Puis, saluant M. de Ramezay et M. de Fiedmont, Flambard pirouetta et sortit, laissant le conseil, et plus particulièrement les marchands, tout interloqué.

— Allons ! se dit le spadassin une fois qu’il se trouva hors du château, il me faut maintenant dévorer l’espace, si l’on ne veut pas que Bigot et sa bande n’agissent de façon à amener en moins de vingt-quatre heures la catastrophe finale !

Peu après il sortait de la ville et s’élançait à toute allure vers Lorette et Saint-Augustin, ne précédant l’armée que d’une demi-heure tout au plus.

Mais s’il précédait l’armée, lui, d’un autre côté il était précédé par des ennemis bien décidés de lui barrer la route, comme nous allons voir.

Un moment, il avait songé à raccourcir son chemin en traversant les faubourgs, gagnant les Plaines d’Abraham, puis Sillery et Saint-Augustin. Mais c’était traverser les lignes anglaises…

Après une seconde de réflexion, il avait murmuré :

— Bah ! ce serait trop déranger Messieurs les Anglais qui, ma foi, se sont fort bien battus ce jour et méritent une nuit tranquille !

Il avait donc pris par la Lorette, où la route passait au travers de bois et de ravins à quelque six milles en arrière des lignes ennemies.

À présent, nous précéderons Flambard, tout en revenant à une heure en arrière.

. . . . . . . . . . . . . . . . . . . . . . . . .

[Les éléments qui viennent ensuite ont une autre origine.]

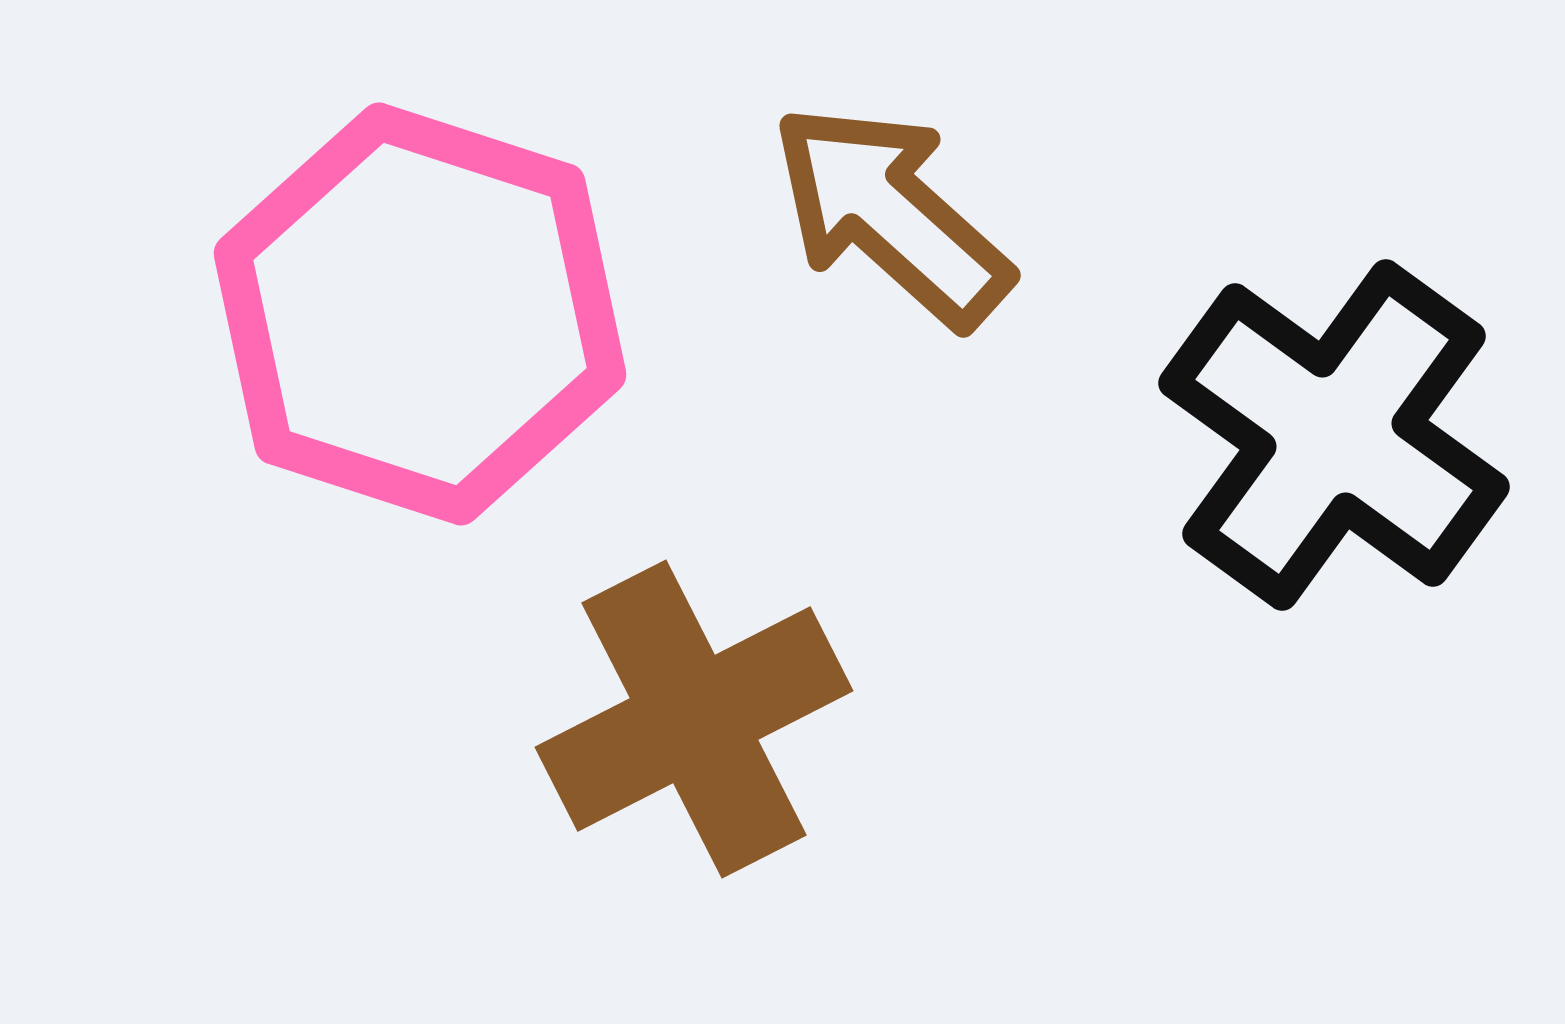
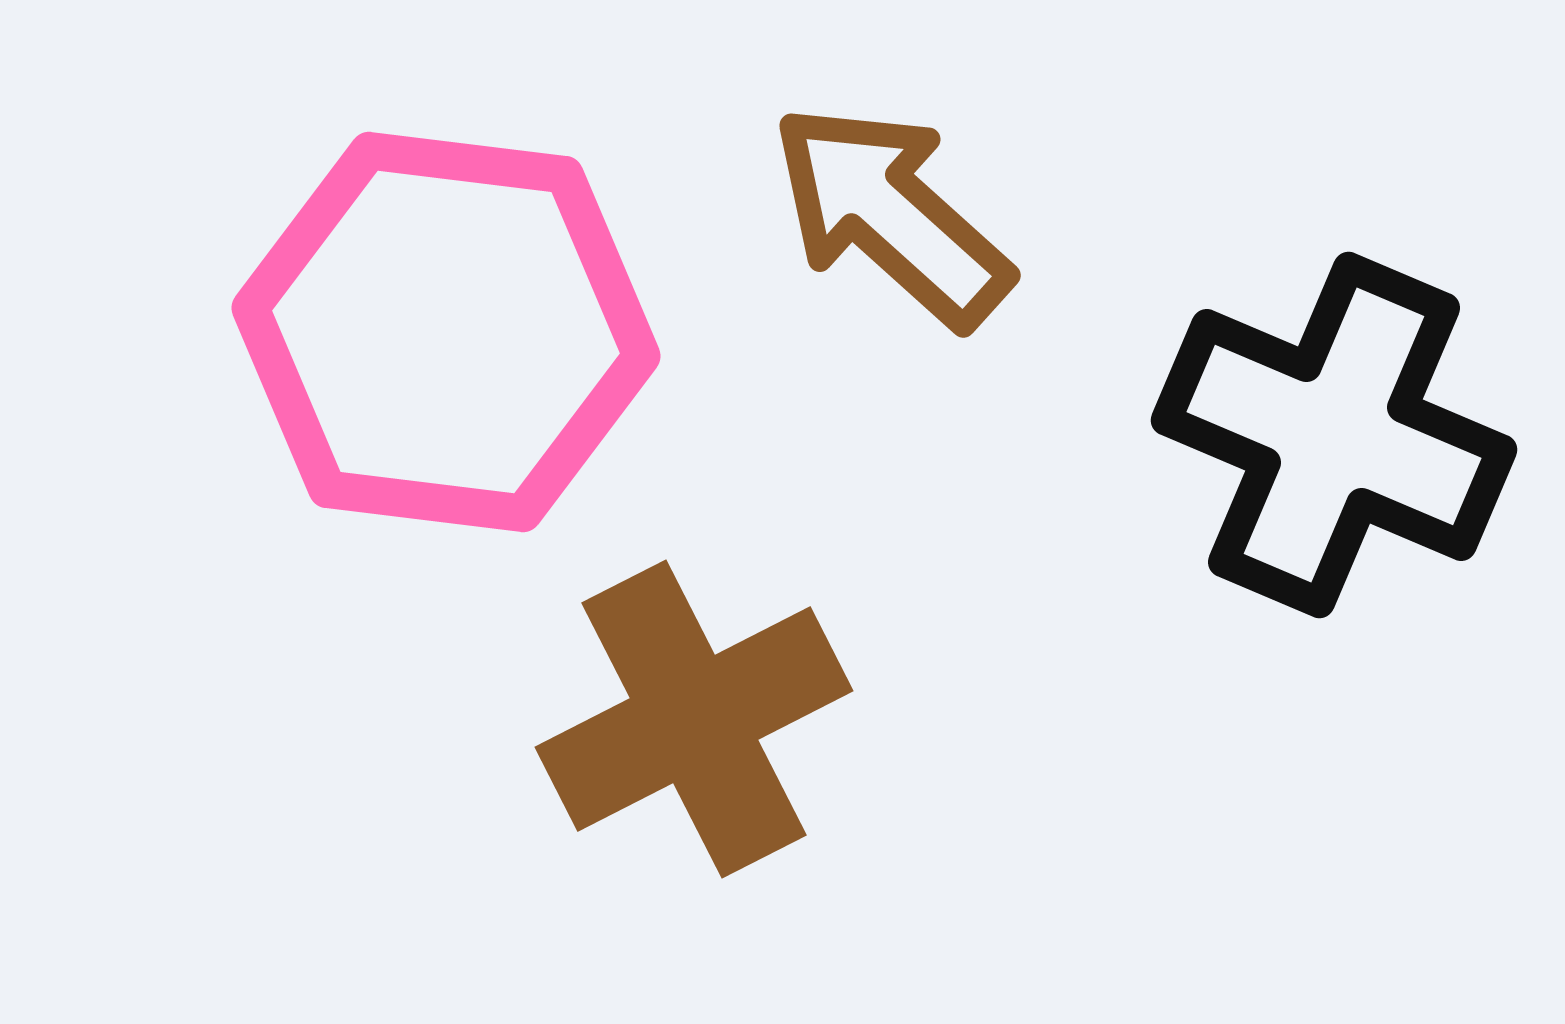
pink hexagon: moved 26 px right, 18 px down; rotated 11 degrees counterclockwise
black cross: rotated 13 degrees counterclockwise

Comme nous le savons, la mission de Flambard avait été connue des stipendiaires de Bigot dès le déclin du jour ; car l’intendant possédait des espions partout et dans tous les entourages, il en avait jusque dans les milieux ecclésiastiques. En effet, Bigot avait réussi à soudoyer un jeune abbé que Mgr  de Pontbriand avait fait venir de France pour se l’attacher. Bigot avait promis à cet abbé d’user de sa grande influence à la Cour pour lui faire avoir la mitre et la crosse, si, en retour, il surveillait les actes et les paroles de l’évêque et lui faisait chaque semaine un rapport fidèle de tout ce qui se passait dans l’administration épiscopale. Bigot savait qu’à diverses reprises Mgr  de Pontbriand avait signalé aux ministres du roi Louis XV la conduite répréhensible de l’intendant dans la direction et la gestion des affaires de la colonie, et lui, Bigot, voulait se venger, en usant de canaillerie, et faire rappeler cet évêque si vaillant qui n’avait jamais usé que de ses droits de pasteur, de citoyen et de bon sujet du roi.

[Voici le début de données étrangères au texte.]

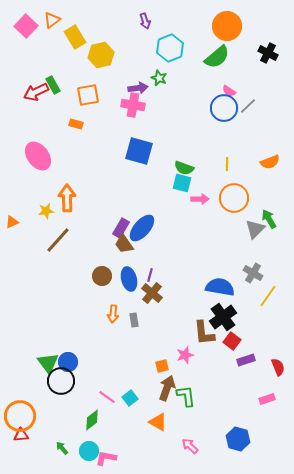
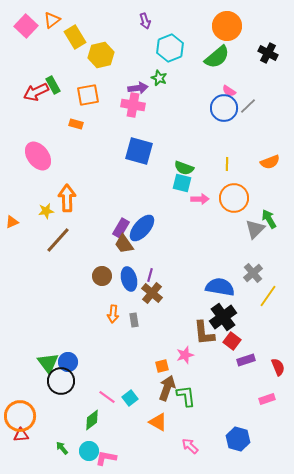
gray cross at (253, 273): rotated 18 degrees clockwise
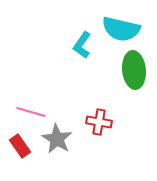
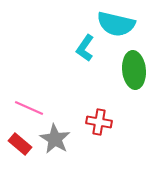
cyan semicircle: moved 5 px left, 5 px up
cyan L-shape: moved 3 px right, 3 px down
pink line: moved 2 px left, 4 px up; rotated 8 degrees clockwise
gray star: moved 2 px left
red rectangle: moved 2 px up; rotated 15 degrees counterclockwise
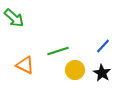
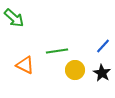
green line: moved 1 px left; rotated 10 degrees clockwise
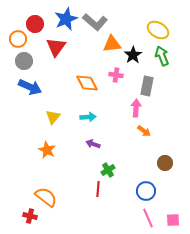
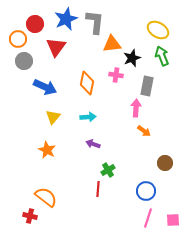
gray L-shape: rotated 125 degrees counterclockwise
black star: moved 1 px left, 3 px down; rotated 12 degrees clockwise
orange diamond: rotated 40 degrees clockwise
blue arrow: moved 15 px right
pink line: rotated 42 degrees clockwise
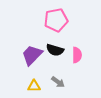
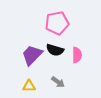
pink pentagon: moved 1 px right, 3 px down
yellow triangle: moved 5 px left
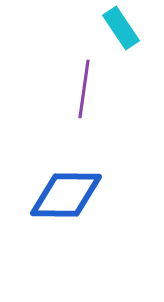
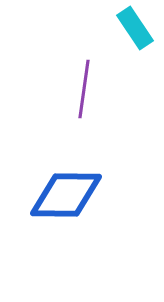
cyan rectangle: moved 14 px right
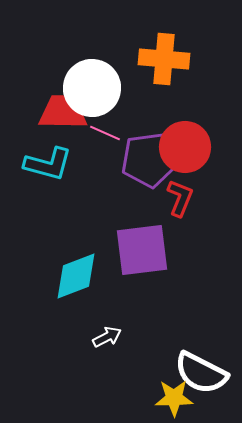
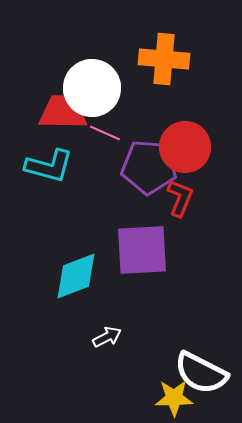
purple pentagon: moved 7 px down; rotated 12 degrees clockwise
cyan L-shape: moved 1 px right, 2 px down
purple square: rotated 4 degrees clockwise
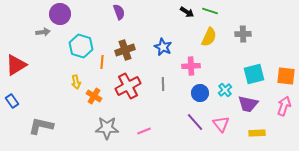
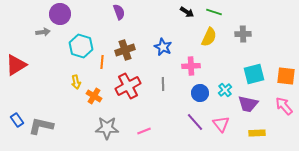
green line: moved 4 px right, 1 px down
blue rectangle: moved 5 px right, 19 px down
pink arrow: rotated 60 degrees counterclockwise
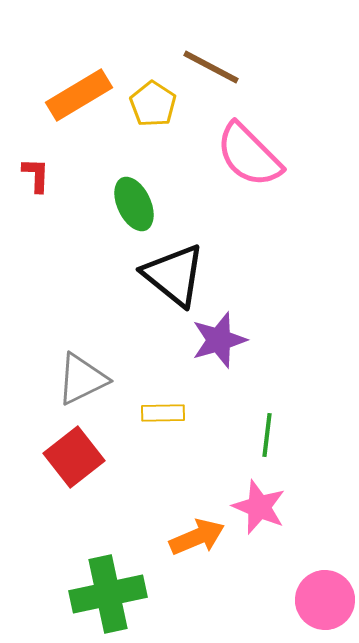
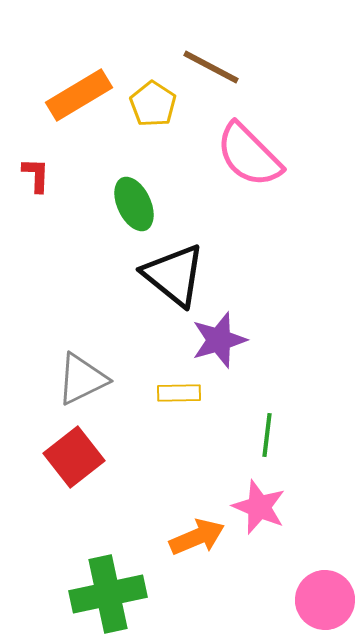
yellow rectangle: moved 16 px right, 20 px up
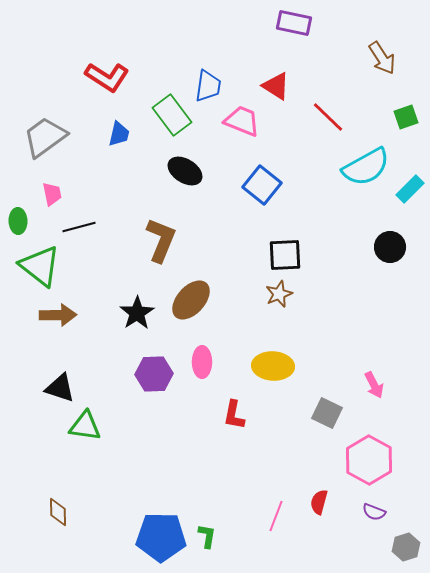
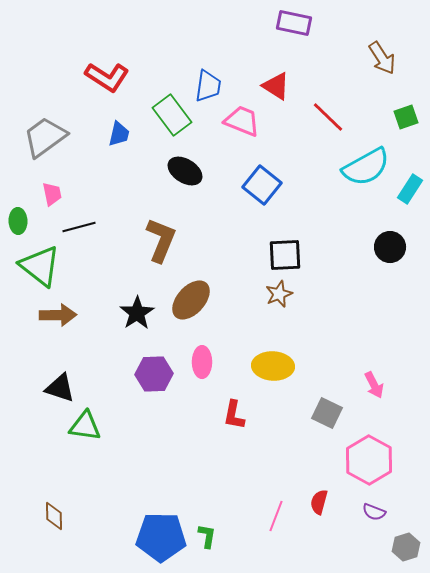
cyan rectangle at (410, 189): rotated 12 degrees counterclockwise
brown diamond at (58, 512): moved 4 px left, 4 px down
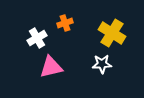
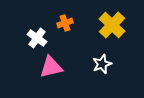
yellow cross: moved 8 px up; rotated 12 degrees clockwise
white cross: rotated 24 degrees counterclockwise
white star: rotated 18 degrees counterclockwise
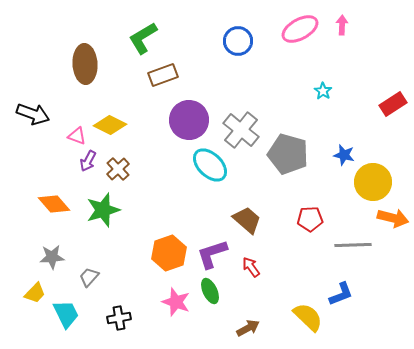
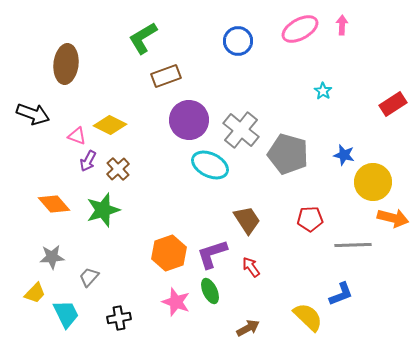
brown ellipse: moved 19 px left; rotated 9 degrees clockwise
brown rectangle: moved 3 px right, 1 px down
cyan ellipse: rotated 18 degrees counterclockwise
brown trapezoid: rotated 16 degrees clockwise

Donc, Bigot, ayant été informé par son secrétaire Deschenaux de la mission confiée à Flambard par le gouverneur, avait de suite songé aux moyens à prendre pour empêcher le spadassin d’accomplir sa mission. Mais Deschenaux, qui aimait à prévoir pour son maître, avait déjà conçu et arrangé tout un plan, tant pour arrêter Flambard que pour faire parvenir à Ramezay un faux message. Aussi, lorsque Bigot et ses amis eurent levé la séance pour aller rejoindre les dames de la fête, Deschenaux fit mander Foissan, lui donna ordre de rattraper Flambard, et lui fournit l’argent et les gardes pour accomplir dignement et sûrement sa besogne.

Il avait ajouté avec un sourire sombre et haineux :

— Et si, mon ami, tu peux faire disparaître à jamais ce bretteur, sache que je tiendrai à ta disposition quelque mille livres d’or pour récompenser cet insigne service que tu auras rendu à la cause royale.